::: Page text
Psychology departments around the country face a series of new and difficult challenges as online universities gain traction in the educational landscape. Without the overhead of a brick-and-mortar institution, online universities can offer courses on the cheap that can be taken anywhere there is an internet connection, at any time, by students who often have full-time jobs during the day. With aging faculty members who are uncomfortable adapting to digital education and who are already spread too thin between standard teaching and research commitments, many traditional academic departments are having a difficult time being competitive in the online market. A second, tangentially-related concern is the status of psychology among the sciences. For most students who are not psychology majors, the only experience they have with the field is in an introductory psychology course, which often waters down the scientific components of the discipline in favor of “touchy-feely” content with broad appeal. This teaching bias tends to be magnified in the realm of online courses where science becomes more difficult to communicate, leading to a widespread misperception that psychology lacks scientific rigor.
With these concerns in mind, I was approached by the director of undergraduate studies in psychology at Arizona State University, where I am a doctoral candidate in Cognition, Action, & Perception, with a lofty request. Could I create an online course with broad appeal, minimal barriers, and solid grounding in science? Many courses with broad appeal (usually “special topics” courses) come with a host of pre-requisites (e.g., Research Methods, Statistics, etc.), which tends to limit enrollment to students who are psychology majors. Thus, many opportunities are missed for introducing non-psych majors to psychological science. Given my training as a magician and cognitive scientist and the recent trend to bring the methods of magicians into the laboratory, it seemed natural for me to build a course on the psychology of magic. Over the last decade, many empirical papers have been published that have built upon theories derived by magicians or that have used the methods of magicians to improve the ecological validity of research that typically employs artificial laboratory tasks. Thus, there could be a strong scientific basis for the course, but magic also has widespread appeal that should entice students from many different fields to enroll.
As I have no experience teaching online courses (I haven’t even taken an online course!), it was decided that my first attempt would be in the form of a hybrid course. The class would meet face-to-face once each week, and the remainder of the course requirements would take place online. The following semester, I would attempt to convert the course to an entirely online format. I settled upon a structure that was inspired by courses I had taken as an undergraduate while participating in the study-abroad program. The best (and arguably most interesting) way to learn is through immersion in the content area. For example, many people are amazed at the ease with which they learn a new language while living in a culture that speaks the language. In my years as a graduate student, I’ve had the opportunity to befriend many of the movers and shakers in the new “science of magic” movement, so why not try to immerse my students in this scientific culture to which I have been graciously allowed entry? I decided that I would attempt to have each face-to-face lecture period begin with a guest lecture from one of my friends or acquaintances from the worlds of science and magic. The students would learn the content directly from the scientists and magicians who generated it! Then, I would take over for the second half of each class period to try to relate content from the guest lecture back to readings and previous lectures as well as to more general topics from the psychological literature, thereby wrapping each lecture up with a nice little bow.
::::::
::: Data records
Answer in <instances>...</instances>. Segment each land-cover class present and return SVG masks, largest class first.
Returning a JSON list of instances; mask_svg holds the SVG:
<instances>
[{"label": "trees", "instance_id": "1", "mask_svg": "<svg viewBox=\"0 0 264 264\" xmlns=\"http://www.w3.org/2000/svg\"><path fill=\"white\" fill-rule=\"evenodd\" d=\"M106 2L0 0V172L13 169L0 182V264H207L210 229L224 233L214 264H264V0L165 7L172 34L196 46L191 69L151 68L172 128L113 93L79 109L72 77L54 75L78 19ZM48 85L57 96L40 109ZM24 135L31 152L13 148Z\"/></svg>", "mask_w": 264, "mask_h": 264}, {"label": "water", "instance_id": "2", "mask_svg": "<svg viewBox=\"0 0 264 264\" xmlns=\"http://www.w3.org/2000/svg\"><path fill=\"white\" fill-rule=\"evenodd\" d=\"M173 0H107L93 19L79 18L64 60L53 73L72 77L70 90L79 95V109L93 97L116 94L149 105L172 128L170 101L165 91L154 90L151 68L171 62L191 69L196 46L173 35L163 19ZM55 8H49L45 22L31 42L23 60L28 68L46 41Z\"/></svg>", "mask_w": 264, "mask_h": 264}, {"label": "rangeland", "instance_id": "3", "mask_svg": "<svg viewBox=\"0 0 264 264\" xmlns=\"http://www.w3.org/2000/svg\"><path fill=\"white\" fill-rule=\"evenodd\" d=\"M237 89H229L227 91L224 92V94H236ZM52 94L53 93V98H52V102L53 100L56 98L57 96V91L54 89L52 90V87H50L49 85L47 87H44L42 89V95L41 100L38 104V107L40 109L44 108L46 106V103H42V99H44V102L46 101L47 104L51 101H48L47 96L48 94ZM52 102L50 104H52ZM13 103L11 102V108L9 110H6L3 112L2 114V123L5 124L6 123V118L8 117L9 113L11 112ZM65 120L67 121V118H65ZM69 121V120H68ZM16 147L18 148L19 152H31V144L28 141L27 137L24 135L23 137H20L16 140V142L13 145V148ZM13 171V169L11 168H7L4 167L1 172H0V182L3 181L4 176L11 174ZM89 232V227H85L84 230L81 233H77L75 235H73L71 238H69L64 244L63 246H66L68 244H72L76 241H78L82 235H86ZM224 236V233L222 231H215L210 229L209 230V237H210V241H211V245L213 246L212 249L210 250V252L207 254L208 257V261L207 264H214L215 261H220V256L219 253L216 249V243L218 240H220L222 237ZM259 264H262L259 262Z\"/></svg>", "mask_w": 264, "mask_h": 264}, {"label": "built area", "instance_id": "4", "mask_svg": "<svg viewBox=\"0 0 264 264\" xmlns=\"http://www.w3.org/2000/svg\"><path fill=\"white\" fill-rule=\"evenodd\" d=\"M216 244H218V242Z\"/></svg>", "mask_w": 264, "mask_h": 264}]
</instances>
::::::
::: Data records
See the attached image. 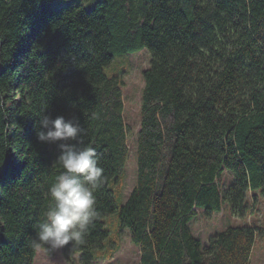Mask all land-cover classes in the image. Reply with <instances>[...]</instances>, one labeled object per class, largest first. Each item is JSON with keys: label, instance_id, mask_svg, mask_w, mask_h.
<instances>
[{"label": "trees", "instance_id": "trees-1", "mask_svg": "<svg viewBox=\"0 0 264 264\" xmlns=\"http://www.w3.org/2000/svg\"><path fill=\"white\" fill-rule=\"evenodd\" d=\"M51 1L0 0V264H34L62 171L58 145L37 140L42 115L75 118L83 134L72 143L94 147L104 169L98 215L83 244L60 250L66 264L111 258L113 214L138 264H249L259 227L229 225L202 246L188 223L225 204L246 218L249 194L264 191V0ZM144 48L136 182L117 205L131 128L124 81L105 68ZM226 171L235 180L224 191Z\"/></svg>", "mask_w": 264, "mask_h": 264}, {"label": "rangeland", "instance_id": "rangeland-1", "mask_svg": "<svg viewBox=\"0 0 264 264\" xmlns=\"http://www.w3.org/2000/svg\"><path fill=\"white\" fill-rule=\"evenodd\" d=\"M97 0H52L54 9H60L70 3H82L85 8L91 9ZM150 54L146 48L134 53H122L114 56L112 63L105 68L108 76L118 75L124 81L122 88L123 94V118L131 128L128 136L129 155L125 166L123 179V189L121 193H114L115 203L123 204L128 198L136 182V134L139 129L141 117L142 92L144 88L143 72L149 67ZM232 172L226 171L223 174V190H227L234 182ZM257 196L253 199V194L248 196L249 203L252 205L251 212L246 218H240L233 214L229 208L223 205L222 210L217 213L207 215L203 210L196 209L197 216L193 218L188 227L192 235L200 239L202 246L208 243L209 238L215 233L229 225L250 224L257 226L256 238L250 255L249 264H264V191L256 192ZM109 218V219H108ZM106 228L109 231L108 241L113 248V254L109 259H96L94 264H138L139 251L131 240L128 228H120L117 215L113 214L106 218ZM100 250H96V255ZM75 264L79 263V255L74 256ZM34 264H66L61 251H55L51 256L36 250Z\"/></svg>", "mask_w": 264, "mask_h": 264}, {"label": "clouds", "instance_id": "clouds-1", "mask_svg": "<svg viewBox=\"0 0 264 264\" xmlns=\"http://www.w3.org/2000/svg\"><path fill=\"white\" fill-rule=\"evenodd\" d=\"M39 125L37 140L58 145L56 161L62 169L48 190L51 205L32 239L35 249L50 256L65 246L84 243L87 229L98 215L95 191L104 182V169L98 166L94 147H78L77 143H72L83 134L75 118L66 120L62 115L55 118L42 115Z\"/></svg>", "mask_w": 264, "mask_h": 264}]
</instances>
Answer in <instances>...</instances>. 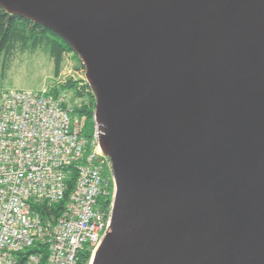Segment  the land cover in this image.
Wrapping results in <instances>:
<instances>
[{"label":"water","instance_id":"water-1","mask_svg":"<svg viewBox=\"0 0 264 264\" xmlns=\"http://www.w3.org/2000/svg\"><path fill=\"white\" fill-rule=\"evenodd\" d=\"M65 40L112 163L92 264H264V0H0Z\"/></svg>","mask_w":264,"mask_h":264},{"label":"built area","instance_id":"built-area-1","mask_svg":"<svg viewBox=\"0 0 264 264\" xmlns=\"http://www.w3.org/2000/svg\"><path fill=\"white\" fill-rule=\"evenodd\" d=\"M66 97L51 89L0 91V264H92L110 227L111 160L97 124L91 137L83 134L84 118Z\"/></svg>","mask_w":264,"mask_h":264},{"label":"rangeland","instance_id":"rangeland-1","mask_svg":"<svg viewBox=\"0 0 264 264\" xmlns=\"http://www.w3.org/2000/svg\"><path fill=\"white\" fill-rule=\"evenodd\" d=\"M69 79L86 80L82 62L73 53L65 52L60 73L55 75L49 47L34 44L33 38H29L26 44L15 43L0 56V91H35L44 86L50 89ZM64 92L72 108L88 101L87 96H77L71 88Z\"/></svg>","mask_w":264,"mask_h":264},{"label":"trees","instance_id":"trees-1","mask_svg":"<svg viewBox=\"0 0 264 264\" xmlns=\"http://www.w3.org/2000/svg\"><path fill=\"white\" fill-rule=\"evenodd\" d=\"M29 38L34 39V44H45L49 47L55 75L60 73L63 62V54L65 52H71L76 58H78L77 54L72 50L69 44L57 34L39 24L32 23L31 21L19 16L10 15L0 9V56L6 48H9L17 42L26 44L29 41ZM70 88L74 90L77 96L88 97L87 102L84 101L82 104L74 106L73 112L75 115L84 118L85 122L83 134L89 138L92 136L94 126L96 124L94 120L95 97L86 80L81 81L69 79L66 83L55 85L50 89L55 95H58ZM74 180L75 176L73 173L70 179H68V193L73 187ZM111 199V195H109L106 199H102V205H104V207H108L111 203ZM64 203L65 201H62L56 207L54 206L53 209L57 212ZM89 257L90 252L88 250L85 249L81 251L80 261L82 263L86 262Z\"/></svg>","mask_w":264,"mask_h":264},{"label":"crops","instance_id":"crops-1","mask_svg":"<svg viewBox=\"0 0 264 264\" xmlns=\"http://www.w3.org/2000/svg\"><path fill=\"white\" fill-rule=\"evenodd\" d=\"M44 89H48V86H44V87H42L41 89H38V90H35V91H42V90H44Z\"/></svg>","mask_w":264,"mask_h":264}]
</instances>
::::::
Written exercise 1: Check each statement against the psychology of magic text and mark it yes or no, quoting the words of the text that decide it. (a) The hybrid course would meet face-to-face once each week. (b) The author has taken an online course before. (c) The author is a doctoral candidate at Arizona State University.
Written exercise 2: According to the psychology of magic text, which qualities was the author asked to build into the online course? List all of them.

Exercise response 1:
(a) Yes: "The class would meet face-to-face once each week"
(b) No: "I haven’t even taken an online course!"
(c) Yes: "at Arizona State University, where I am a doctoral candidate in Cognition, Action, & Perception"

Exercise response 2:
- broad appeal
- minimal barriers
- solid grounding in science